Wer manns genug ist und das ESP ganz ausschaltet, kann nach Herzenslust die 285er Walzen an der Hinterachse in Rauch auflösen.
Wer manns genug ist und das ESP ganz ausschaltet, kann nach Herzenslust die 285er Walzen an der Hinterachse in Rauch auflösen.

Und jetzt, vier Jahre später steht der Nachfolger vor uns. Mit 476 PS in der Basis und mit 510 PS als S-Modell hat sich leistungsmäßig auf dem Papier also nicht viel getan, doch das täuscht. Das Bessere ist bekanntlich der Feind des Guten und „besser“ heißt in diesem Fall: weniger Hubraum, mehr Turbo. In der Mitte des V8 zaubern jetzt zwei kleine Turbinen, die dem nur vier Liter großen Achtender ordentlich einblasen. Mit dem Ergebnis, dass bereits bei 1.750 U/min satte 700 Newtonmeter anliegen. Die Folge: mächtig Dampf in allen Lebenslagen und das ist durchaus wörtlich gemeint. Denn wer am AMG Dynamic Select Rändelrad das Fahrprogramm „Race“ in Kombination mit dem „Sport Handling Mode“ wählt, der darf schon ein wenig die Hinterräder qualmen lassen. Wer manns genug ist und das ESP ganz ausschaltet, kann nach Herzenslust die 285er Walzen an der Hinterachse in Rauch auflösen – spektakulär beim Burnout oder lustvoll beim Drift. Hier unterstützt das elektronisch gesteuerte Sperrdifferenzial, das die Kraft optimal zwischen den Rädern verteilt, überaus gekonnt.  Selten fühlten sich 510 Pferdestärken so beherrschbar an. Einfach per Gasstoß geschmeidig den Drift einleiten und gefühlvoll halten, bis sich das Coupé wieder in die gewünschte Fahrtrichtung ausgerichtet hat. Spitze!

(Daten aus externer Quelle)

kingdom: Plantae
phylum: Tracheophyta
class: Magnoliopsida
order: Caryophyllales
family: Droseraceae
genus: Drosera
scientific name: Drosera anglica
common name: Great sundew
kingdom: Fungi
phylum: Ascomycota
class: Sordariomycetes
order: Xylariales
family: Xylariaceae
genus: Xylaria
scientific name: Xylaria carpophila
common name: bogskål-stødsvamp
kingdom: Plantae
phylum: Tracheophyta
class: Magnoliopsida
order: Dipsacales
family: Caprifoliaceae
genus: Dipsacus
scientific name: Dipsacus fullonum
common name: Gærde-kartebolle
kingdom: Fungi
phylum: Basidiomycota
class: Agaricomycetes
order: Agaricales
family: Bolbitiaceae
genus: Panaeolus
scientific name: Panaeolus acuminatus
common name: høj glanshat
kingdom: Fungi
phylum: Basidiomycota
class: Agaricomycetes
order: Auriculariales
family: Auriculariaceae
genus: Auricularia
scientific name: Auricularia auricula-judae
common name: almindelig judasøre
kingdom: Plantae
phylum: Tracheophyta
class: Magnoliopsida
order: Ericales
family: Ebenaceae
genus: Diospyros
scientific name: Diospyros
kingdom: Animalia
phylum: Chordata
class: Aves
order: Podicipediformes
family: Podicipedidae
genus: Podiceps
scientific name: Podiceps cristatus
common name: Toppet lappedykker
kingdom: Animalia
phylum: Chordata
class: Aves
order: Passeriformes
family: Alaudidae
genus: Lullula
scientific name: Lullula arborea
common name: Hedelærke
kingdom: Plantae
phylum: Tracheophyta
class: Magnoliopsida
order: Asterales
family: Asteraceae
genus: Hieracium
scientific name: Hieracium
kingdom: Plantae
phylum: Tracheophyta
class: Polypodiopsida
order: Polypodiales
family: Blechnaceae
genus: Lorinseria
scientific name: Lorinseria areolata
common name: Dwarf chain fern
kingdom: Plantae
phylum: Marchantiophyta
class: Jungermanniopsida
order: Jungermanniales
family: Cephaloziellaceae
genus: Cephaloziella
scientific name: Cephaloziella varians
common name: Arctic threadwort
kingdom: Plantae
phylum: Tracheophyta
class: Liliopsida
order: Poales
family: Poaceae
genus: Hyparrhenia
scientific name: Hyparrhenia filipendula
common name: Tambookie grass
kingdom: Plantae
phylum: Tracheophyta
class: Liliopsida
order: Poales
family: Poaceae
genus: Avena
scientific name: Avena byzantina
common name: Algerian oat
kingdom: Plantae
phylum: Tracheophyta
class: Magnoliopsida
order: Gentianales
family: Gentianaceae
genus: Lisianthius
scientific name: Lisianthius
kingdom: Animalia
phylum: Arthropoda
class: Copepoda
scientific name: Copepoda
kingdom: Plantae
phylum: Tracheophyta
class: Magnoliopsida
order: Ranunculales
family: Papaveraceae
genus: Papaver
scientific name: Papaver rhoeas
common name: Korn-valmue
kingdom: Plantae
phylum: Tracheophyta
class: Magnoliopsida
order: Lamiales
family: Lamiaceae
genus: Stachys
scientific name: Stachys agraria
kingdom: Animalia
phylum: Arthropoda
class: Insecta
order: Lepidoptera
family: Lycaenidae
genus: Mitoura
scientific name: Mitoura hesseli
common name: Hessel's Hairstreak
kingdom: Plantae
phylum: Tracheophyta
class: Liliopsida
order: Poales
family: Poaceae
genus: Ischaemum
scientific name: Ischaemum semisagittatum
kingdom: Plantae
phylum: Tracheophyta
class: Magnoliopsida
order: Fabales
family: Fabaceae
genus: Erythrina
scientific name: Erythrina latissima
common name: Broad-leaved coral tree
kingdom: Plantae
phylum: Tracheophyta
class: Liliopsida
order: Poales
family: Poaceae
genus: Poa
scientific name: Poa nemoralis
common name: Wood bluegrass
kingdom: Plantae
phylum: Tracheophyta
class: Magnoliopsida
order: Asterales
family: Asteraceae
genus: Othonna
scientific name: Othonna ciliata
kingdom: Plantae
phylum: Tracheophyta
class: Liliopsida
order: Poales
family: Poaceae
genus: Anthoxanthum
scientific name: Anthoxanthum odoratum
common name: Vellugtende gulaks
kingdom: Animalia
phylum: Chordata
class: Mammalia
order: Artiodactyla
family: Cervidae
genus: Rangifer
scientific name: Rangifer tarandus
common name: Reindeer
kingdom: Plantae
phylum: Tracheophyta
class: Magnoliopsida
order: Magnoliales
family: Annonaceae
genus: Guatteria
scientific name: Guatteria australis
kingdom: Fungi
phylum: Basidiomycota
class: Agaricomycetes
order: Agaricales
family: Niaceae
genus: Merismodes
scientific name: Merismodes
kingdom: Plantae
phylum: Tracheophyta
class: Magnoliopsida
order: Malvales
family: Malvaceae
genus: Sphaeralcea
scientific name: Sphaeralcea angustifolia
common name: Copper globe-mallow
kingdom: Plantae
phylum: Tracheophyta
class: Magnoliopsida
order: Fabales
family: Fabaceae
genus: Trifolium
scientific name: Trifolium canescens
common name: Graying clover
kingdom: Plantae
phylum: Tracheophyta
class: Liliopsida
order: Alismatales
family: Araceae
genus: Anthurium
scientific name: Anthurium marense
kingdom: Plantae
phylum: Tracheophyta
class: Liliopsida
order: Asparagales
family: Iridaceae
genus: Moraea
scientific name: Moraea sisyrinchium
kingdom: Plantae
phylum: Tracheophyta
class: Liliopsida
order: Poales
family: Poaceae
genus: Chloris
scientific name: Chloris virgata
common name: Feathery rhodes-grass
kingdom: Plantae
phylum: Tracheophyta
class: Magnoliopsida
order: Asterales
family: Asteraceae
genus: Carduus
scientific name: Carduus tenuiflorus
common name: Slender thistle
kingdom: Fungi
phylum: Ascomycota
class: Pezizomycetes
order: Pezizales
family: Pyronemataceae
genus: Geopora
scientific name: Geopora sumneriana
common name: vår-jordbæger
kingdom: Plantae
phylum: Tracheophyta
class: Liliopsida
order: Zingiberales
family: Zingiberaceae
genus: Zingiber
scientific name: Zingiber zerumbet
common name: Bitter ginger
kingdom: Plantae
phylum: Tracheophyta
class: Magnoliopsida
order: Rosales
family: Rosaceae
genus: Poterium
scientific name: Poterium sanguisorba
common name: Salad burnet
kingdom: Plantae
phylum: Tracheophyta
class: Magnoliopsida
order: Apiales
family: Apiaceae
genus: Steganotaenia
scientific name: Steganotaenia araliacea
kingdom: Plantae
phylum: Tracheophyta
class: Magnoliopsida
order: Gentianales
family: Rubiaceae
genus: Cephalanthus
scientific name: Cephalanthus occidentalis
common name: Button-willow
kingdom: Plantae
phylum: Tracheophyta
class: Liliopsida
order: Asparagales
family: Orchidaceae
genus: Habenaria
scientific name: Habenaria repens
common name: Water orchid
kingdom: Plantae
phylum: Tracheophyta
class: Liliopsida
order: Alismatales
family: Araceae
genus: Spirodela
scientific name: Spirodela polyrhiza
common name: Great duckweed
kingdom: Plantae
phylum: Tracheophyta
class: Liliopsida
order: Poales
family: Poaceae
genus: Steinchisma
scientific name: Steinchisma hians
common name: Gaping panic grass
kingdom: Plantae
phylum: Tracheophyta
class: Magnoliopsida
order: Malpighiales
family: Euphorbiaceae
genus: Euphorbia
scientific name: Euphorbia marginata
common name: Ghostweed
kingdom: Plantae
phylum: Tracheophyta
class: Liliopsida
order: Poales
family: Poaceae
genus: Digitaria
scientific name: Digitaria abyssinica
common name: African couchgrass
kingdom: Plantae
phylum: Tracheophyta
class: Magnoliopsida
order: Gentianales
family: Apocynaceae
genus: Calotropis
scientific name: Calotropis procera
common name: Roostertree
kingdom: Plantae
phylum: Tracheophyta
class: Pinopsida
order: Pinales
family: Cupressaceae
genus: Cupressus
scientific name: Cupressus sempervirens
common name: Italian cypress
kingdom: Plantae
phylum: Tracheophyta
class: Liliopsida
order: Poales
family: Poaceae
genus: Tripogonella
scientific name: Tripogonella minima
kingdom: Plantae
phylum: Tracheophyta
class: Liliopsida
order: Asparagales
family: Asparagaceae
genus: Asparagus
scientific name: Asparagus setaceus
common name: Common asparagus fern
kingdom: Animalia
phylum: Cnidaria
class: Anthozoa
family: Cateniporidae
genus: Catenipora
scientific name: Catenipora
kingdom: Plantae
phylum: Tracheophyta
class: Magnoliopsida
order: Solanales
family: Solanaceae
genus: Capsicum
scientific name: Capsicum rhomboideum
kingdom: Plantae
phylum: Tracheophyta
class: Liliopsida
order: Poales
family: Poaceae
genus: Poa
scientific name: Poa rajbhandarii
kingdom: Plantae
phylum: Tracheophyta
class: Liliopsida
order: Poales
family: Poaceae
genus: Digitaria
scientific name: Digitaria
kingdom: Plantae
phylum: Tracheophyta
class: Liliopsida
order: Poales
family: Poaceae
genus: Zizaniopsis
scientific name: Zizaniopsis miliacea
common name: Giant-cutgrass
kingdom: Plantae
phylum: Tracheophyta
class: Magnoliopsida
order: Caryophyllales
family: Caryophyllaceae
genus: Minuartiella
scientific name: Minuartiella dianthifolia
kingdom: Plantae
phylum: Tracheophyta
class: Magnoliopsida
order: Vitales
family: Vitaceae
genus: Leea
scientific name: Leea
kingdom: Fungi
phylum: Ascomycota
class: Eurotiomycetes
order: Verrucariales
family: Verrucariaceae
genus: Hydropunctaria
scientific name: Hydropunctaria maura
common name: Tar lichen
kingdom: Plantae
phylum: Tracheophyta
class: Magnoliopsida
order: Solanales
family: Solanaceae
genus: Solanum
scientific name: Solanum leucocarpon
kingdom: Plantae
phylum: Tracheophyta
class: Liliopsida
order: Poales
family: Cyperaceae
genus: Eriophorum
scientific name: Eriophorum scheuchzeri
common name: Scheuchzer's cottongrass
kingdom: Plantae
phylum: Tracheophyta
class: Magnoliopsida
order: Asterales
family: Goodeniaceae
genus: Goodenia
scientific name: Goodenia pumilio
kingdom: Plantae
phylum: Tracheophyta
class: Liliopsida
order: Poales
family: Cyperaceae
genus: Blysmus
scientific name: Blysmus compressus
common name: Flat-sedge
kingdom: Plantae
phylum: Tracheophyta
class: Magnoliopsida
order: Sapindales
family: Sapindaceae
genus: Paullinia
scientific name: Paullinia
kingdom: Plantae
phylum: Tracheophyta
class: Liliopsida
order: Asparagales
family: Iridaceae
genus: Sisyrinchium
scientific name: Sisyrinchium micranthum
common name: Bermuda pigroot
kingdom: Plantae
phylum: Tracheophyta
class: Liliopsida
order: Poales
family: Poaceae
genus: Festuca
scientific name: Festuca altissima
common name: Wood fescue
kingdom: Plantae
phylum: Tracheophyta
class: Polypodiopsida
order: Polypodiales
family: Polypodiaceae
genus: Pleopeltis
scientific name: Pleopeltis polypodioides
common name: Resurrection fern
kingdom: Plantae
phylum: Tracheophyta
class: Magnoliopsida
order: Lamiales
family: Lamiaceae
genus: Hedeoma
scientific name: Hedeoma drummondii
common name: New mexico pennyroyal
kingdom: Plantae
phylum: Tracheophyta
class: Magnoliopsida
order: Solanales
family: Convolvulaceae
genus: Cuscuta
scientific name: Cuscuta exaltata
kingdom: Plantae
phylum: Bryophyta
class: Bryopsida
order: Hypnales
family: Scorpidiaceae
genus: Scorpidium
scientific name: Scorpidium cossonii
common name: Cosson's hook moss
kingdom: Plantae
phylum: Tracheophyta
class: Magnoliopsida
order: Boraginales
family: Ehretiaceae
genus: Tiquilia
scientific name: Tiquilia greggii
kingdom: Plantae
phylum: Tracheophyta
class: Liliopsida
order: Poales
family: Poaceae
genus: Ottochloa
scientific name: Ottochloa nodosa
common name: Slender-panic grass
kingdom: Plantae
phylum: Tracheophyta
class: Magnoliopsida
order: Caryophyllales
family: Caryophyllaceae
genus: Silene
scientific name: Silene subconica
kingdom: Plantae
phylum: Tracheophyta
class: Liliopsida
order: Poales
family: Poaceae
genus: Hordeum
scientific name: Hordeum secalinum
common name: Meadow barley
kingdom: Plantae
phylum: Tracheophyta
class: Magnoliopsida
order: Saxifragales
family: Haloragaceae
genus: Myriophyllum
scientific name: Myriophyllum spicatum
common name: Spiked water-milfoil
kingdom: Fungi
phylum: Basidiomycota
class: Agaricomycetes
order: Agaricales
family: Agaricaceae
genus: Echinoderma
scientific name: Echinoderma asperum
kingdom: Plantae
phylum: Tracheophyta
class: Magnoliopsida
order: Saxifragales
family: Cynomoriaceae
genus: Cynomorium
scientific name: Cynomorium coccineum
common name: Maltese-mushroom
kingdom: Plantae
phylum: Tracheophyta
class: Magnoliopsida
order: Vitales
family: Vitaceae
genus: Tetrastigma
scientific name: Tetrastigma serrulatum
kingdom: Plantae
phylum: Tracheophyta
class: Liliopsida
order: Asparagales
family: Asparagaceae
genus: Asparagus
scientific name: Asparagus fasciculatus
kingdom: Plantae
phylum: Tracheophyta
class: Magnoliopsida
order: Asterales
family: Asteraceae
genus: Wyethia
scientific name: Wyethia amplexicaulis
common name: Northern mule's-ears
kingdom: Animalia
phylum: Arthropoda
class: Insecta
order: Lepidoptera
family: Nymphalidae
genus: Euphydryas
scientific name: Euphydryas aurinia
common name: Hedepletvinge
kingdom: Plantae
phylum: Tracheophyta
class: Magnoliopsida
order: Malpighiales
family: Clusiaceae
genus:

„Fahrdynamik auf dem Niveau des Black Series“

Aber eigentlich ist ein kontrollierter Drift nicht die Idee für den Einsatz dieser aufwändigen Technik. AMG-Chef Tobias Moers verspricht für das jüngste AMG Mitglied vielmehr eine Fahrdynamik auf dem Niveau des Black Series der Vorgänger-Baureihe. Das ist durchaus eine Ansage und Bedarf einen kleinen Blick auf die Gewichtsangaben: Das Coupé konnte beim Generationenwechsel nicht von der Diät des Limousinen-Bruders profitieren und wiegt bis auf wenige Kilogramm exakt gleich viel, wie sein Vorgänger – und das sind eigentlich nicht mehr zeitgemäße 1.800 kg. Es sind fast 200 kg mehr, als der direkte Wettbewerber BMW M4 mit seinen 1.612 kg.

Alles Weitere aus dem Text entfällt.